» The task: Return each line of the listing that contains the string "Reference".

» Dataset:
# # #
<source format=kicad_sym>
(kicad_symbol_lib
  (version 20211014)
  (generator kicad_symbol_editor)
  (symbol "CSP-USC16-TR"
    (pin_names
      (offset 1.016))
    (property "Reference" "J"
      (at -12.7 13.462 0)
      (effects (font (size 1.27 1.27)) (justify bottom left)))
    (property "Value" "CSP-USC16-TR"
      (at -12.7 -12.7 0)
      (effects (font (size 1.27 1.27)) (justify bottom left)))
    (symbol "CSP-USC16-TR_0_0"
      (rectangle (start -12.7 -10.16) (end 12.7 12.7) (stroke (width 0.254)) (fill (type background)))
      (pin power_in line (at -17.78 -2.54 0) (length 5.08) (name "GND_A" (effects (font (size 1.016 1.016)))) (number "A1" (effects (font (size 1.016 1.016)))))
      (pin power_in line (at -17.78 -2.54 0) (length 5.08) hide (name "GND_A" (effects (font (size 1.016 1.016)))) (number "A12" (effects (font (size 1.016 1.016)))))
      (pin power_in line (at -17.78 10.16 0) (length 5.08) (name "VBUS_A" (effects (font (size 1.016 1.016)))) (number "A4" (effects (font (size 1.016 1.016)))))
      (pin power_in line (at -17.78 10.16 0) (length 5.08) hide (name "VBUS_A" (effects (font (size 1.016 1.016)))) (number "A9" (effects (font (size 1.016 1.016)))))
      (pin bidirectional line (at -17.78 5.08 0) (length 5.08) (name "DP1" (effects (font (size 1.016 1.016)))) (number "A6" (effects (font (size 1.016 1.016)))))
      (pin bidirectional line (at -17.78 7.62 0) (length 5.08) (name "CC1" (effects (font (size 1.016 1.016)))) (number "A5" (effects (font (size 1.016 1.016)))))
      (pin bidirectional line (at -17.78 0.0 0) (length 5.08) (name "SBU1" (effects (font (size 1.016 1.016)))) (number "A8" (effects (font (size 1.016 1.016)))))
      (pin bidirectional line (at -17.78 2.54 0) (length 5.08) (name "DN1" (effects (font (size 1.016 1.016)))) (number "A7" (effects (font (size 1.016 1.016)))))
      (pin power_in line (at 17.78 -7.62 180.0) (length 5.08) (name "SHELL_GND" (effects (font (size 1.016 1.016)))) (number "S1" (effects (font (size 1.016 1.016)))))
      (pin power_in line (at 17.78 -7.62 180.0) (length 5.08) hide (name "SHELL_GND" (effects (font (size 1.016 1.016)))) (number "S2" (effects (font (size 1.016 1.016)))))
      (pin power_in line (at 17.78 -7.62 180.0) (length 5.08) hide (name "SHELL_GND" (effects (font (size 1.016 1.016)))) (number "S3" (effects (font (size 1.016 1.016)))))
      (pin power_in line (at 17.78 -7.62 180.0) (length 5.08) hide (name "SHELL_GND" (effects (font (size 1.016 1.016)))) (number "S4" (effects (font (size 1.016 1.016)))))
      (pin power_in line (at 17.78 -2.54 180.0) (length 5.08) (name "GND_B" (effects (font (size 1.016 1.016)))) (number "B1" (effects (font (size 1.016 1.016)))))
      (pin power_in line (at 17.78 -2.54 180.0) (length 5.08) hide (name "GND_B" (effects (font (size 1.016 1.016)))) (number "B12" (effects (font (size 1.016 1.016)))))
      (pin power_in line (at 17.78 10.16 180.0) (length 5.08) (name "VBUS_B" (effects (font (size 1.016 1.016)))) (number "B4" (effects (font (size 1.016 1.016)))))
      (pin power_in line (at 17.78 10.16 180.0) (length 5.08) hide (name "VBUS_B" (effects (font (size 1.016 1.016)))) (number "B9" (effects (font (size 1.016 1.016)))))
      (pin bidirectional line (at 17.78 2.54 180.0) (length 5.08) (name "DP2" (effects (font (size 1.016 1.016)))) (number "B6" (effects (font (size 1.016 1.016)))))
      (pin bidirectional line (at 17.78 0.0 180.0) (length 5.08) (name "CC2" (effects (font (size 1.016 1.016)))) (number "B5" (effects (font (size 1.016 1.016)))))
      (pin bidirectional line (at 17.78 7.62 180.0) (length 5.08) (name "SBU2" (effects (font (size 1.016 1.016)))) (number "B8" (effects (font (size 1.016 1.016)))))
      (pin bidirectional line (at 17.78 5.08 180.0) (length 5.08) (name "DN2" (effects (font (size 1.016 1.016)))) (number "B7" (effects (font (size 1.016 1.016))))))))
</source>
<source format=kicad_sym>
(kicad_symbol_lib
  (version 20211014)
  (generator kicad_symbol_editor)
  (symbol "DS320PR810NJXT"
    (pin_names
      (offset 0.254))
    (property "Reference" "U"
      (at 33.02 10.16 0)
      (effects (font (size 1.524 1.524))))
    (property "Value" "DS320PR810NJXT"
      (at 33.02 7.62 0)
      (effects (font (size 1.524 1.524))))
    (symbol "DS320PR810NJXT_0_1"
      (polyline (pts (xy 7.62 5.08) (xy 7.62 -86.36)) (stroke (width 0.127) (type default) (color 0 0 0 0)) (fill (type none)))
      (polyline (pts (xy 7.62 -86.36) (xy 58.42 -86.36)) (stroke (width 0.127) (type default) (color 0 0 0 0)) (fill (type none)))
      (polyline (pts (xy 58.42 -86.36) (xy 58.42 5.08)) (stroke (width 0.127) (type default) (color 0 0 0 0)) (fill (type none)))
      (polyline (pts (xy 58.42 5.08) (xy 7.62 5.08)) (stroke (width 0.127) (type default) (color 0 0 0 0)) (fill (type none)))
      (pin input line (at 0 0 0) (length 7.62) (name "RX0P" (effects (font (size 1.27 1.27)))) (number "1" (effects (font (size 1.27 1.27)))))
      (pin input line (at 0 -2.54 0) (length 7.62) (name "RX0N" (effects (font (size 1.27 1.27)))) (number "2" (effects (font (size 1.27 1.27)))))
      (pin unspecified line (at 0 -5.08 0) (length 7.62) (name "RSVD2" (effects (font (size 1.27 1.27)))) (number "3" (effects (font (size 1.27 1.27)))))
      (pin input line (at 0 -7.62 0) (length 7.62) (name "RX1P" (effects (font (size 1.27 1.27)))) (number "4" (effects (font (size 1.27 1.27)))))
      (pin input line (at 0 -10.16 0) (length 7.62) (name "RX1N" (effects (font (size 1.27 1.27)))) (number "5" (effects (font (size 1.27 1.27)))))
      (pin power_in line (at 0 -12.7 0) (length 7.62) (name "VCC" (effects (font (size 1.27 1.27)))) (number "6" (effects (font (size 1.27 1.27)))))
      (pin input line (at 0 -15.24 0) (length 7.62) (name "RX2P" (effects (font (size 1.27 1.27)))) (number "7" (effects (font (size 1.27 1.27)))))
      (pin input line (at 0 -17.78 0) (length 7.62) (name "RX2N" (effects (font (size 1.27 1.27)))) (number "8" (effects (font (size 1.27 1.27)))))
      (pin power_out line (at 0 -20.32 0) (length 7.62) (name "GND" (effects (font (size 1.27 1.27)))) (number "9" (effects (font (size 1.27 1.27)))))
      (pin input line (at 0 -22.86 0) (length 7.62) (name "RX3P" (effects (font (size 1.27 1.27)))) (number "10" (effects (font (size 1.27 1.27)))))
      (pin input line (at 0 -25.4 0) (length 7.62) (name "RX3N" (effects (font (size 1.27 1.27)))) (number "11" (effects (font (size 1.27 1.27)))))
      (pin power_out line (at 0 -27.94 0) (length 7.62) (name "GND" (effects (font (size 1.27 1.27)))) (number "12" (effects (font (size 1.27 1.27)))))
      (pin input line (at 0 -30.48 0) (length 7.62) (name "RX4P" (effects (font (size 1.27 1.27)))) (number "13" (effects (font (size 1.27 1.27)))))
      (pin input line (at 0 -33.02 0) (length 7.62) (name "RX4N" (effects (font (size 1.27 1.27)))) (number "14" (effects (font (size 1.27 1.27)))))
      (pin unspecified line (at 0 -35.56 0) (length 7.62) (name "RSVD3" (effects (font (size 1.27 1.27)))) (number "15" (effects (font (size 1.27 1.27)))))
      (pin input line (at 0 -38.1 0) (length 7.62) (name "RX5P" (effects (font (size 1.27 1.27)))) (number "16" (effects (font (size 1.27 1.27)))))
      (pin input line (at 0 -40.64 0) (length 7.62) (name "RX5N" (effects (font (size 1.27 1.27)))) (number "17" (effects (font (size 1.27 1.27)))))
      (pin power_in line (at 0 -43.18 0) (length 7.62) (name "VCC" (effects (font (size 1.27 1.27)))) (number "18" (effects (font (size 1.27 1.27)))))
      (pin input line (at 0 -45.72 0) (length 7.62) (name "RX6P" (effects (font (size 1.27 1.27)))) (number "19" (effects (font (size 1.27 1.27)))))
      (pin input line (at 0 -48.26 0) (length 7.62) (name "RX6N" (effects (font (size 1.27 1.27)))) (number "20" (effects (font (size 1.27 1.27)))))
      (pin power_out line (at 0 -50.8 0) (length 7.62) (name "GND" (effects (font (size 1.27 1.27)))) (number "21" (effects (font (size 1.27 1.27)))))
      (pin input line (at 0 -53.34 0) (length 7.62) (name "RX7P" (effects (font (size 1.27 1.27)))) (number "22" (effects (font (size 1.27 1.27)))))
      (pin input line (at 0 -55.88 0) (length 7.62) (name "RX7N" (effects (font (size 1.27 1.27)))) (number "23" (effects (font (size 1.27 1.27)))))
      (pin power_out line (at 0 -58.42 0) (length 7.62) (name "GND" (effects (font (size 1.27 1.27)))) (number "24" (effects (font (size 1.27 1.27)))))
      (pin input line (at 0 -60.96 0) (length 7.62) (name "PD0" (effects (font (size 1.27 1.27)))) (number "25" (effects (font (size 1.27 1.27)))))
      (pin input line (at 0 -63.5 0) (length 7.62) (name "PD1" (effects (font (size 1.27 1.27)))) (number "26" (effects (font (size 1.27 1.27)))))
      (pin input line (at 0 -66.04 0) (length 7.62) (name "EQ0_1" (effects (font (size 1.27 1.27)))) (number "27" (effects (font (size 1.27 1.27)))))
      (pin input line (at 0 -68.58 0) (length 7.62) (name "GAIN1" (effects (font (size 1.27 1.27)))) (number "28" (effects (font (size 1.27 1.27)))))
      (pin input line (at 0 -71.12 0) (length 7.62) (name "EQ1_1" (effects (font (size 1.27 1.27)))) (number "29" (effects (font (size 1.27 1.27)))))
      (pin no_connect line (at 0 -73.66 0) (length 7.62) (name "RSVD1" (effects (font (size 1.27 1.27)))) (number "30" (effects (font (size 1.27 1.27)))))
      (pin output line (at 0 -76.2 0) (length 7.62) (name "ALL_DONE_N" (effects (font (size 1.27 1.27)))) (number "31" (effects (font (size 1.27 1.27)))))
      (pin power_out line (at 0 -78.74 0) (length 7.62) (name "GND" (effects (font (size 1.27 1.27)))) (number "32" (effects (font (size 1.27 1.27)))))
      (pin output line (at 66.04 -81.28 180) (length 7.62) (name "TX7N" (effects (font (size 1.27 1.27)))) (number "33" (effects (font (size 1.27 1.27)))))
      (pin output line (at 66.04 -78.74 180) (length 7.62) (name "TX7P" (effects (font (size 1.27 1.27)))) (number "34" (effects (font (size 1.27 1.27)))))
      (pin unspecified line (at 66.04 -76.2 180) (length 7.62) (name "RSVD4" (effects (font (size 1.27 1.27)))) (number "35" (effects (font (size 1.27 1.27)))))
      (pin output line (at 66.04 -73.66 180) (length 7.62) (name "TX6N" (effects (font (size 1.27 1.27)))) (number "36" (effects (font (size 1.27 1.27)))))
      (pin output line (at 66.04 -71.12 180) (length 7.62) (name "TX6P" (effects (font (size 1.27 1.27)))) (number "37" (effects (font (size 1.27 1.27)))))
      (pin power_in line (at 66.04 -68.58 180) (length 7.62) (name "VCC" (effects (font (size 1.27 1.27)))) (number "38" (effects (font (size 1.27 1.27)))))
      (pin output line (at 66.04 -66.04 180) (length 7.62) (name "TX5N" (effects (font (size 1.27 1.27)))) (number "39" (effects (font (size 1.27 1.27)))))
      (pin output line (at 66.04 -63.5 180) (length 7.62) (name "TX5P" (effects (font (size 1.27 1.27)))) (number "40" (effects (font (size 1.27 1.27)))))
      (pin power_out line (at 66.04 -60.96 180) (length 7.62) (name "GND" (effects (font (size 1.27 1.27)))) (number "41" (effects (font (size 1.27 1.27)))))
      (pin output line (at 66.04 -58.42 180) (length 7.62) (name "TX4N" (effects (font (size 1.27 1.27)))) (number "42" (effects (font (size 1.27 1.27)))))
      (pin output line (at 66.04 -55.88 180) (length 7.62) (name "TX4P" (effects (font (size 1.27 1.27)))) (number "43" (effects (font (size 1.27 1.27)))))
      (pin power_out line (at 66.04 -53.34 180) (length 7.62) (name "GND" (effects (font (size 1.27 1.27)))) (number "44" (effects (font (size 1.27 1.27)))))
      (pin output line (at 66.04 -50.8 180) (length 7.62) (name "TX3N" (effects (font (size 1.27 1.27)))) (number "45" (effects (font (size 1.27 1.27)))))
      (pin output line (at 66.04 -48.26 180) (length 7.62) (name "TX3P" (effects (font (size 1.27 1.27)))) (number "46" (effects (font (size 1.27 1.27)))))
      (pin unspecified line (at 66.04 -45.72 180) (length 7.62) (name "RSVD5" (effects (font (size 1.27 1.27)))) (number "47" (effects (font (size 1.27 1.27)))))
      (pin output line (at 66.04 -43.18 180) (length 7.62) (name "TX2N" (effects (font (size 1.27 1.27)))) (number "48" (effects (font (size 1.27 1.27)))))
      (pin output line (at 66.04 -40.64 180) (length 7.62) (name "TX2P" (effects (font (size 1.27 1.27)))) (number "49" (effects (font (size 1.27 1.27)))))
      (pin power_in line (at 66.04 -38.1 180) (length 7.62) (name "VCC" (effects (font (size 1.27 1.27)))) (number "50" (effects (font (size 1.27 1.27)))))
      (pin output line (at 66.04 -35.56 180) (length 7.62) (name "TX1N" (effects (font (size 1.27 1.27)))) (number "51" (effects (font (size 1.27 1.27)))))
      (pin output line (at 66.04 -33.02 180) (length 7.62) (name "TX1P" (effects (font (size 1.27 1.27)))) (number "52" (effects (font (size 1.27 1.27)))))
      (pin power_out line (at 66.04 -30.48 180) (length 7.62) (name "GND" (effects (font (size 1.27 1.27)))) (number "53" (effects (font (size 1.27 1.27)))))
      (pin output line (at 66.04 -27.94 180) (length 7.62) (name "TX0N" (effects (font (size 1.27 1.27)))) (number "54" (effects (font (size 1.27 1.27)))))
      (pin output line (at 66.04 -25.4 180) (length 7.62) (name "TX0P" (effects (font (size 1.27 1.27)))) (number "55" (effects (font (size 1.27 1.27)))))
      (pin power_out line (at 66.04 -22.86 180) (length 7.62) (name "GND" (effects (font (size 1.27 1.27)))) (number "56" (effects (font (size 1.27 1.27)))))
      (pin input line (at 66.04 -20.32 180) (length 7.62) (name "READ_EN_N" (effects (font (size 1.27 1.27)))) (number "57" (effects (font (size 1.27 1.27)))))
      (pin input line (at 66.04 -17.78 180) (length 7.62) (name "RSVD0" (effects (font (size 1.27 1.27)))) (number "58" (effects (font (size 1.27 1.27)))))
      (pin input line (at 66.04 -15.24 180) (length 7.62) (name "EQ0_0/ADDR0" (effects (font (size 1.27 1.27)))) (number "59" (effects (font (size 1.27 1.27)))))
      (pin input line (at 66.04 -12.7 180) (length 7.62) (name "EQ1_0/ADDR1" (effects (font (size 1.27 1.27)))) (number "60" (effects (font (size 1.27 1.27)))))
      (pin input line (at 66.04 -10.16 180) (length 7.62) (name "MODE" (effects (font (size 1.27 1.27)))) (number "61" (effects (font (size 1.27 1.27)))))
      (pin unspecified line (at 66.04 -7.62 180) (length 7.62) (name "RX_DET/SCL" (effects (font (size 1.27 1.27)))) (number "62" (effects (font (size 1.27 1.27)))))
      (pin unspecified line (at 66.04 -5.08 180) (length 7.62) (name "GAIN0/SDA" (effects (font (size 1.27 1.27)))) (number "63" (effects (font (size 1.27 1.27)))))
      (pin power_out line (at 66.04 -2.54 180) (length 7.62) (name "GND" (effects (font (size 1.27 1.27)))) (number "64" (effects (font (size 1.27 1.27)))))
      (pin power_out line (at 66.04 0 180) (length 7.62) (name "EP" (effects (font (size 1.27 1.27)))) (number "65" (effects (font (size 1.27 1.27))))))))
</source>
# # #
» Output:
    (property "Reference" "J"
    (property "Reference" "U"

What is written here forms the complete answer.